情報提示について

愛蔵太さんのところから。

元エントリーのテキストを消さないで「追記」する、というのは、元エントリーのテキストを消して「なかったこと」にするより、ちょっと見にはカッコワルイんですが、自分のテキストに関する誠実さを示す、という点において、中・長期的にはブログの読み手の信頼を回復するんじゃないかと思います。
 あと、どうも、新聞やテレビといった二次情報に基づいて、「何かを言う」という、自分の意見・感想をメインテキストにした「コメンテイター」になりたがるブロガーが多すぎるように見えるのが、ぼくの気になるところです。
 本とか映画の感想でもそうですが、「こんな風に感じた」という感想よりも、「こんな本・映画があった」という部分での情報提供のほうが、ぼく自身は役に立つ場合が多いんですが、みんなはどうなんでしょうか。
id:lovelovedog:20070525:meirei

消さずに追記、ってのは私も賛成。
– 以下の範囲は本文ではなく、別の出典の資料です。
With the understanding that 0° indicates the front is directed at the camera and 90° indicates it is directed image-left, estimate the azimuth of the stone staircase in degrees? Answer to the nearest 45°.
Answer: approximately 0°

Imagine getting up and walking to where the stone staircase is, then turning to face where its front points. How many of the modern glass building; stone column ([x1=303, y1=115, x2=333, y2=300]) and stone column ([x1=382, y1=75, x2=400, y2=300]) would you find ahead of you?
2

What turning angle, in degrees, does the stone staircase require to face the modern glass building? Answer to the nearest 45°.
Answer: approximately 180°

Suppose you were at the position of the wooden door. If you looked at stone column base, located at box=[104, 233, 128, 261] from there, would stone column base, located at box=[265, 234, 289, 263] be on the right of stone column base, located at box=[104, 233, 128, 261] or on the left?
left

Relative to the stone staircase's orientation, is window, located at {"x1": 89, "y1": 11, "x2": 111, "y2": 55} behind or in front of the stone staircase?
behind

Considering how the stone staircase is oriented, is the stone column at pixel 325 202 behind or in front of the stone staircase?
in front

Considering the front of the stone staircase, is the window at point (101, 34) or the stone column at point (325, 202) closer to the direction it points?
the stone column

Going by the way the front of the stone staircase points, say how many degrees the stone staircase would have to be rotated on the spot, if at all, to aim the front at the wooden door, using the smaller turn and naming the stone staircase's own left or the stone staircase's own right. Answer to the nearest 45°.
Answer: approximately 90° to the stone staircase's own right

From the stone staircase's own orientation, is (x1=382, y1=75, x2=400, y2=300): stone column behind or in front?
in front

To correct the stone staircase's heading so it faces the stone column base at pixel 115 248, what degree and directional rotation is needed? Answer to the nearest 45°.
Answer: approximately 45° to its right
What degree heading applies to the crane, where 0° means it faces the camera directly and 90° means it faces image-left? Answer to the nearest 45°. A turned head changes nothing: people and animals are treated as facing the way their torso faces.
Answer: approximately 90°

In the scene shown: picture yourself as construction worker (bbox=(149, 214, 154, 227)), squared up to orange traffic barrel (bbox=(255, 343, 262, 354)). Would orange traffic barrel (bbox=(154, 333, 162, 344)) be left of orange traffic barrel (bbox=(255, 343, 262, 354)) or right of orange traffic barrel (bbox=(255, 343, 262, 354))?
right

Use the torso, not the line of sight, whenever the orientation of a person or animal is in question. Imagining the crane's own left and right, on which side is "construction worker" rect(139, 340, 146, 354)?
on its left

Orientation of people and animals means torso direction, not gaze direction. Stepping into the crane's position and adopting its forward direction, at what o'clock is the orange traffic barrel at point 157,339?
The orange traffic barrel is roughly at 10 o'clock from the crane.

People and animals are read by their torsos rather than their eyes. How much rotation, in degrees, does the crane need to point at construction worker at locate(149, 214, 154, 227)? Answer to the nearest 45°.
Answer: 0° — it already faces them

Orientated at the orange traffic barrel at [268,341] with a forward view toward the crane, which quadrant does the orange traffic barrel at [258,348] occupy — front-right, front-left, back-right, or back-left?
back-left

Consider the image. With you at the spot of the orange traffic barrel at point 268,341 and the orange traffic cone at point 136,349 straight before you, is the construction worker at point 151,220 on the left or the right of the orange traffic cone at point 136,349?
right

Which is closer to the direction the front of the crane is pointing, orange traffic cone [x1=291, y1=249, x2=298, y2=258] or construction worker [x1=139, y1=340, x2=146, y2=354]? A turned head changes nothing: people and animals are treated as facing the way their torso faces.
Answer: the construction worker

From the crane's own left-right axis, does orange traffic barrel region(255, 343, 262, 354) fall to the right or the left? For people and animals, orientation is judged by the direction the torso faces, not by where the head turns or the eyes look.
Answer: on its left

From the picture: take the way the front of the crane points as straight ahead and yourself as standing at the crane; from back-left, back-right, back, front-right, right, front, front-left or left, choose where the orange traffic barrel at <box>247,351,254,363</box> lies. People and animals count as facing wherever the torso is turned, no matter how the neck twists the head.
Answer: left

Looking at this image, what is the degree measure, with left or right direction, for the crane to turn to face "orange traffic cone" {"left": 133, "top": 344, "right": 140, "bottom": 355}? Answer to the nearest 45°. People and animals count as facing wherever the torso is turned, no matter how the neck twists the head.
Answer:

・・・といいつつ誤字脱字を直す面倒を回避する言訳にもなるのだった。あと、記事には大まかに情報提供記事と雑感記事、という分類について。ネット上に情報を加えていく・精度を上げるという点で前者に意味があるのは明らか。
一方で後者だが、私は雑感(ないしは論説)記事があるのもいいなあ、と思う。いろいろな考え方を知るのは、自分の中にツールを増やすという点で役に立つ。問題はいくつかあるのだが、雑感系の記事が大くなりすぎると、ナマの情報が見えにくくなること。具体的には検索したら雑感ないしは主張ばっかり、といういわばレーダー攪乱のチャフですな。技術的にはナマのソース情報と雑感をある程度ふり分けて検索できるようなシステムがあればよいのだけれど*1
さらに雑感系記事が問題になるのは、雑感とナマ情報が入り混じった、どこに真実があるのかわからないような情報が猛烈な勢いで増殖することがよくあること。たとえば米議会慰安婦問題決議案に関すしても、今年の決議案をそもそも読んで批判しているのかね、と思うような意見がメジャーであるために、決議案に書かれていないような内容に激昂している滑稽なブログ記事をよくみかける(昨年の決議案と混同している→ id:kmiura:20070516#p2)。この神話発生過程をざっと眺めると、昨年の決議案をきちっと西暦や日付を書かずにどこぞの誰かが批判して記事を書き、その断片がどこかで引用され、さらにその引用記事を元に目下のどこかのブロガーがぷりぷり怒る、というなんともエネルギー的に無駄なことがまかり通っているわけですな。無駄なだけならいいけれど、それが政治的な圧力になったりするのであればサイテーである。
情報提供系と雑感系、ということでおおまかに分ければ、新聞やテレビといったハードマスメディアは情報提供系として扱われることが多い。その内容に対して多かれ少なかれ信頼があるからそれを中心にコメントをつける、批評する、ないしは糾弾、さらには激昂するということになる。信頼が深いほど裏切られたときの憎悪はでかい、ということなのだ(もうすこしねじれて、信頼してはいけない、という啓蒙のための憎悪という姿勢もあるが)。
ネット上ではこうした昔ながらの信頼⇔糾弾という振れは、信頼の根拠が疑われるとともにその度合いは薄まっているように思う。新聞記事は情報提供ではなくいわばプロのブロガーが書いている(すなわち情報提供もあれば雑感もある)というように考えれば、「嘘をついたな」と指差して激昂するよりも、批判と訂正のサイクルが普通に生まれるようになるのだろう。かくして報道業界下克上が展開するわけだ。今回のコモリ氏の件は、そうしたメディアのあり方の変化を垣間見させてくれたとうに思う。逆に新聞社はこうした位置づけを明確にしていかなければ、信頼もなければインターアクションもない、というガラクタ扱いになることはまぬがれない。英紙ガーディアンとかはこのあたり鋭い。記者ブログを積極的に前面にだしている。

*1:実はこれは”イデオロギーとはなにか”という複雑な問題ではある。